Another alternative is for libraries and frameworks to force additional constraints on the users to ensure that they have sufficient control over resource allocation and cleanup.

Context-independent loading

CUDA 12.0 introduces context-independent loading with the addition of the cuLibrary* and cuKernel* APIs, which solve these problems. With context-independent loading, the loading and unloading of modules into each CUDA context is done automatically by the CUDA driver as contexts are created and destroyed by the application.

// Load library
cuLibraryLoadFromFile(&library,“myModule.cubin”, …);
cuLibraryGetKernel(&kernel, library, “myKernel”);

// Launch kernel on the primary context of device 0
cuDevicePrimaryCtxRetain(&ctx0, device0);
cuLaunchKernel((CUkernel)kernel, …);

// Launch kernel on the primary context of device 1
cuDevicePrimaryCtxRetain(&ctx1, device1);
cuLaunchKernel((CUkernel)kernel, …);

// Unload library
cuLibraryUnload(library);

As shown in the code example, the cuLibraryLoadFromFile API takes care of loading the module when a context is created or initialized. In the example, this is done during cuDevicePrimaryCtxRetain

Moreover, you can now launch the kernels using the context-independent handle CUkernel, rather than having to maintain a per-context CUfunctioncuLibraryGetKernel retrieves a context-independent handle to the device function myKernel. The device function can then be launched with cuLaunchKernel by specifying the context-independent handle CUkernel. The CUDA driver takes care of launching the device function in the appropriate context based on the context that is active at that point.

Libraries and frameworks can now simply load and unload modules one time during initialization and deinitialization, respectively.

// Application code

libraryInitialize();
cuDevicePrimaryCtxRetain(&ctx0, device0);
libraryFunc();
cuDevicePrimaryCtxRetain(&ctx0, device1);
libraryFunc();
libraryDeinitialize();

// Library code

libraryInitialize() {
  cuLibraryLoadFromFile(&library,“myModule.cubin”, …);
  cuLibraryGetKernel(&kernel, library, “myKernel”);
}

libraryFunc() {
  cuLaunchKernel((CUkernel)kernel, …);
}

libraryDeinitialize() {
  cuLibraryUnload(library);
}

The library does not have to maintain and track per-context states anymore. The design of context-independent loading enables the CUDA driver to track modules and contexts and carry out the work of loading and unloading modules.

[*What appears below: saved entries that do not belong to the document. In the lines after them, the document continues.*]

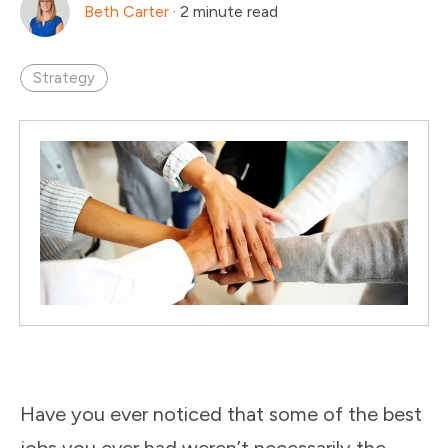
Beth Carter
·
2 minute read
Strategy
Have you ever noticed that some of the best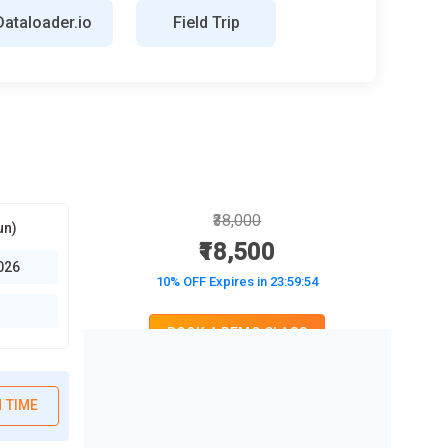
Dataloader.io
Field Trip
₹38,000
un)
₹18,500
026
10% OFF Expires in
23:59:52
BOOK A DEMO CLASS
No Interest Financing start at ₹ 5000 / month
 TIME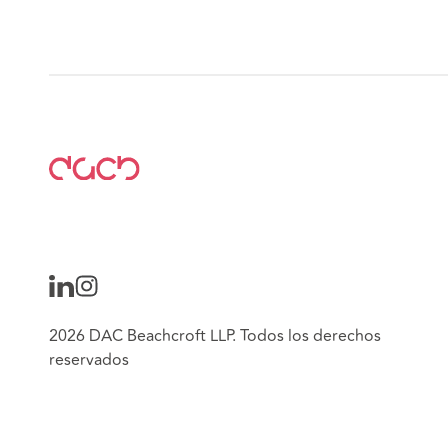
2026 DAC Beachcroft LLP. Todos los derechos
reservados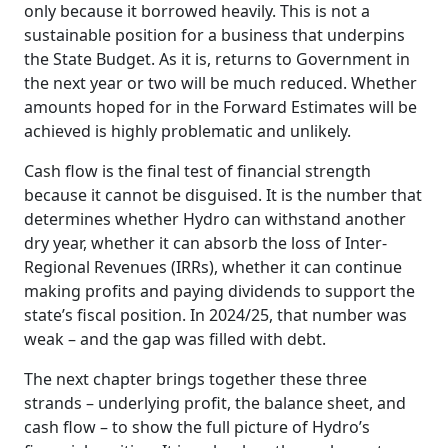
only because it borrowed heavily. This is not a
sustainable position for a business that underpins
the State Budget. As it is, returns to Government in
the next year or two will be much reduced. Whether
amounts hoped for in the Forward Estimates will be
achieved is highly problematic and unlikely.
Cash flow is the final test of financial strength
because it cannot be disguised. It is the number that
determines whether Hydro can withstand another
dry year, whether it can absorb the loss of Inter-
Regional Revenues (IRRs), whether it can continue
making profits and paying dividends to support the
state’s fiscal position. In 2024/25, that number was
weak – and the gap was filled with debt.
The next chapter brings together these three
strands – underlying profit, the balance sheet, and
cash flow – to show the full picture of Hydro’s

Accessing __managed__ variables

Managed variables can be referenced from both device and host code. For example, the address of a managed variable can be queried or it can be read or written directly from a device or host function. Unlike __device__ variables, which have the lifetime of a CUDA context in which it is created, __managed__ variables belonging to a module point to the same memory across all CUDA contexts or even devices. 

Before CUDA 12.0, there was no way to retrieve a handle through the driver API to a managed variable that would be unique across CUDA contexts. CUDA 12.0 introduces a new driver API cuLibraryGetManaged, which makes it possible to get a unique handle across CUDA contexts.

Get started with context-independent loading

In this post, we introduced new CUDA driver APIs that provide the ability to load device code independent of a CUDA context. We also discussed context-independent handles to launch kernels. Together, they provide a simpler way to load and execute code on the GPU in comparison to the traditional loading mechanisms, reducing code complexity and avoiding the need for maintaining per-context states.